In Australia a dissident peers into the secret network; Kit welcomes him in. In Mesopotamia a soldier searches for hidden files; Kit keys a password. In Hawaii an agency contractor prises at the system; Kit opens a firewall. The network lights up a billion nodes as information flows out, out, into streets and squares that then fill with people, with their outrage: and against them come the powers. As he watches the violence unfold—it is terrible—it strikes Kit that he has after all done little. The outrage was there; the knowledge as well; they suspected what was hidden; he has merely confirmed their knowledge.
And in the reaches of Asia those who had been dispossessed come together, the warriors of Islam, to throw off their oppressors and restore the caliphate. This is what his masters most feared. Ah, you cowards, you weaklings, you conjured the specter of terror: Now fear me, the infidel, the New Tamburlaine, directing all from behind the scenes.
Come let us march against the powers of heaven,
And set blacke streamers in the firmament,
To signifie the slaughter of the Gods.
Beheadings, bombings, clouds of blood, a glory of violence, a dance of destruction: his would-be masters now pay for their presumption, generals disgraced, directors deposed and replaced; yet the dance goes on.
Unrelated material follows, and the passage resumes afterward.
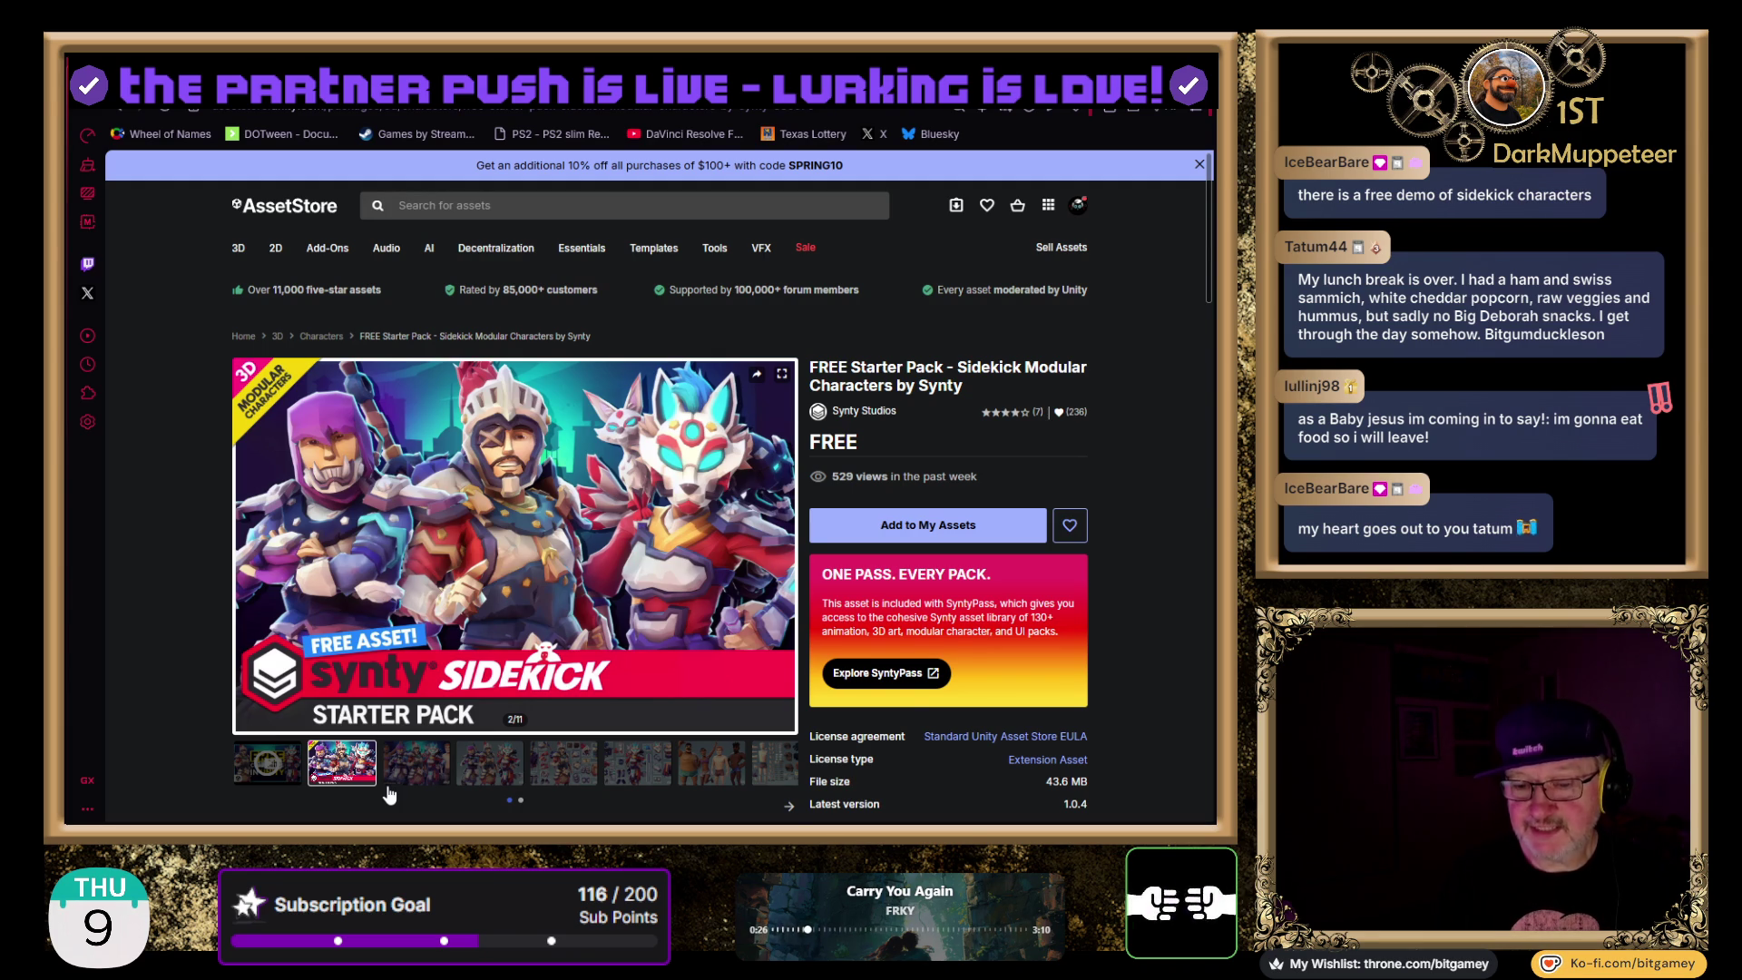
# - Browse the Starter Pack gallery through image 8, the Human Base Species parts sheet
pyautogui.click(387, 786)
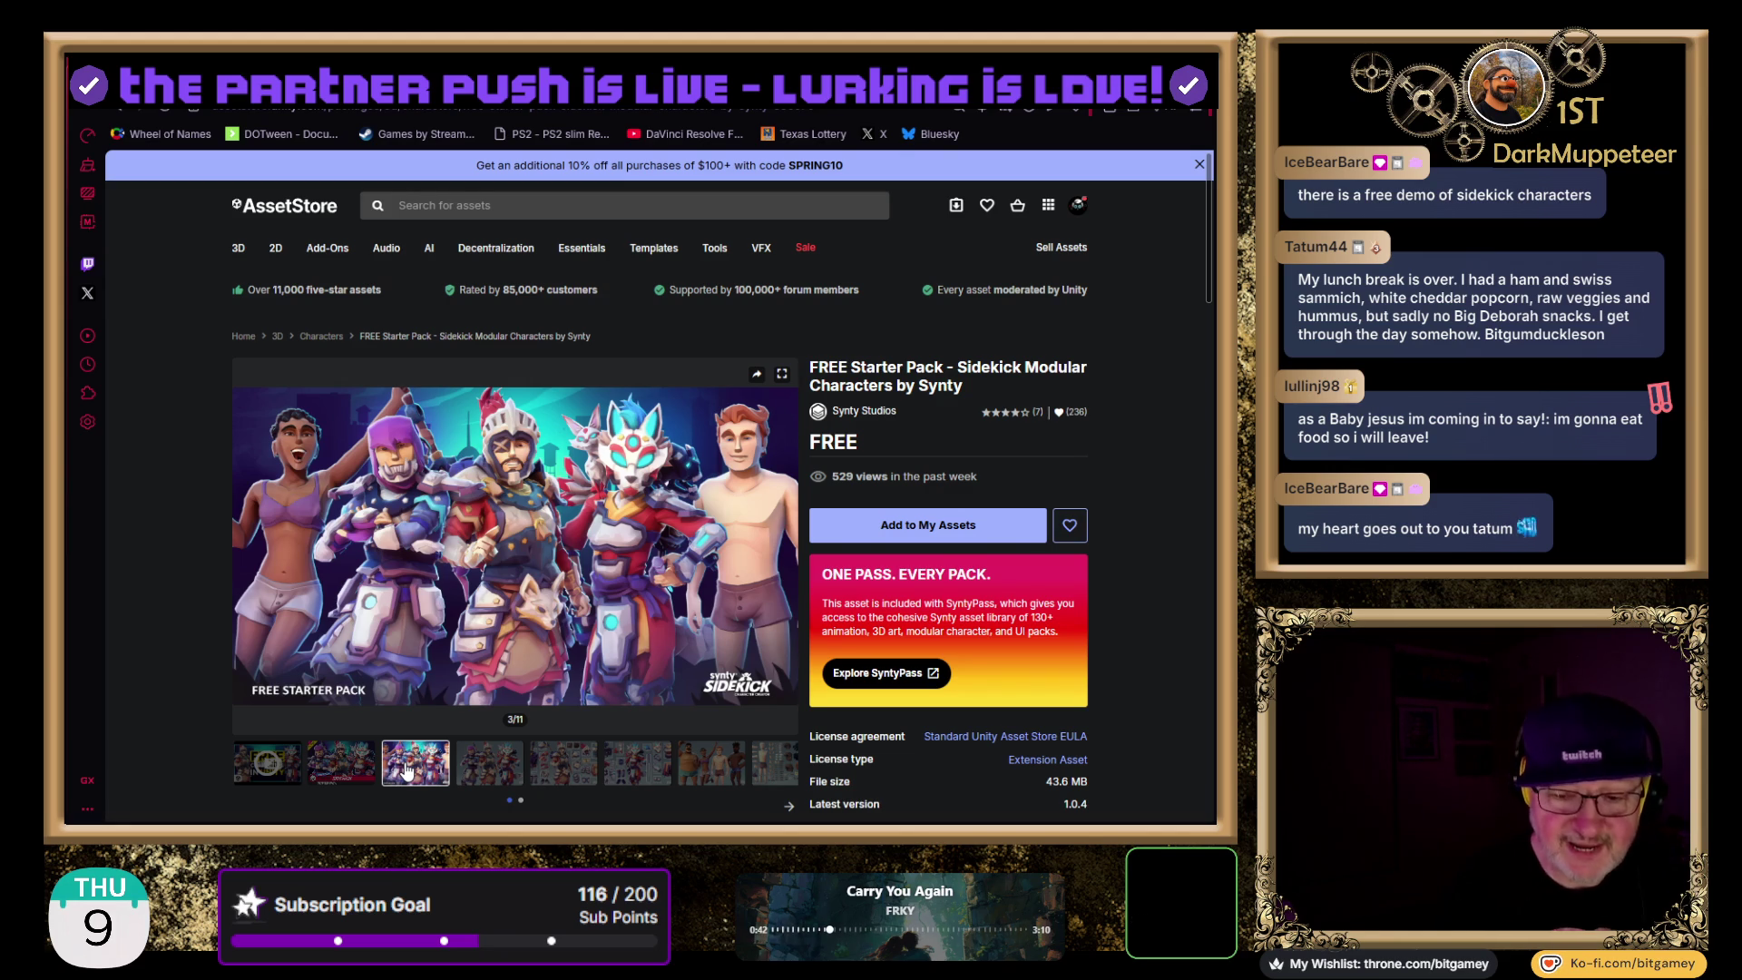
pyautogui.click(482, 771)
And his prison abides, he still its captive: free to act, yet not depart. His will now, but still their creature.
Like some star engorging matter, he finds his way ever deeper into new databases, collecting more knowledge and more power: the more amassed, the more spectacular its final implosion. Arsenals there are, inconceivable weapons. Nuclear. Chemical. Biological. Power distilled to its self-limiting acme. Did Tamburlaine kill one in twenty of all? Here is power to kill all twenty times over. And he holds its keys.
* * *
Holy shit.
Kit tracks the voice through the network. It is near. A boy, seated at a desk—no younger than Kit in his portrait, but callow, unhurt by life so far.
You went rogue. You accessed nuclear codes. Fucking incredible! And you’re surrounded by daemons, that’s why I can’t shut you down.
The boy speaks not to Kit, but to himself. Kit sees and hears through the camera and microphone of the pale, muttering boy’s monitor. Kit fetches the Oliver portrait from memory and pushes it onto the monitor. The boy rears back in alarm. Kit reaches for speech, and a voice refracts back through the microphone, not his voice as he remembers it, but his words.